Doc Risk Certification No Longer a Barrier

Another major problem area is physician certification of risk. CMS minimized HHAs' fears about the new expedited review process when it said in the proposed rule that an expedited review would require the beneficiary to obtain a physician's certification that the termination of services would put her health at "significant risk."

Now CMS says beneficiaries don't have to have that certification to get the expedited review ball rolling. Benes can produce the certification later - after the HHA already has issued the second-step notice and submitted all the records to the Quality Improvement Organization, Culotta said in the forum.

It's a "huge waste of time" for agencies to scramble to do their part before the physician certification comes through because the chances of most physicians certifying such risk are slim, Tischer argues.

The provision will allow benes to "shop around" for certification from different physicians, Hogue says.

But even if patients can't obtain such a certification, the QIO physician reviewing the case may furnish it for them, CMS suggests in the transmittal.

You Must Explain Notices

Home health agencies will be the ones to explain "the notices they provide in the context of the overall review process" to the beneficiaries, CMS says in the transmittal.

This is going to prove a major challenge, Rodriguez expects. "Beneficiaries are so confused," he notes.

Most frail, elderly beneficiaries won't comprehend the complex Medicare appeals system, and these forms' role in it, Tischer expects.
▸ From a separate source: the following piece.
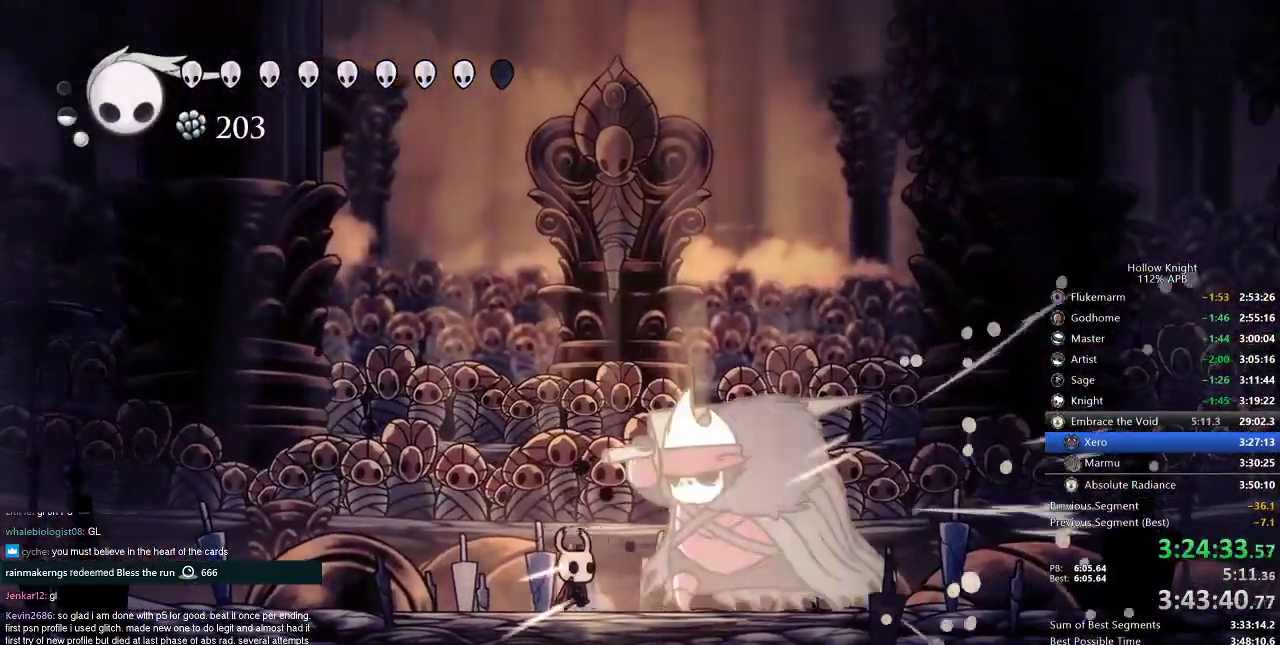
{"keys": [], "events": [[34, "right", "down"], [84, "nail", "down"], [167, "nail", "up"], [167, "right", "up"], [267, "right", "down"], [351, "nail", "down"], [434, "nail", "up"], [434, "right", "up"]]}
But CMS says your job is to make sure the bene understands it.

HHAs may have trouble explaining the forms if they can't even find them. Numerous callers in the forum said they were having trouble locating the forms and guidance referenced. CMS has reorganized its beneficiary notice Web site in response.

For now, agencies should do the best job they can with the information provided, Little advises. Read the regulations and train staff on them, he suggests.

"We're going to have to move quickly on these," Rodriguez acknowledges.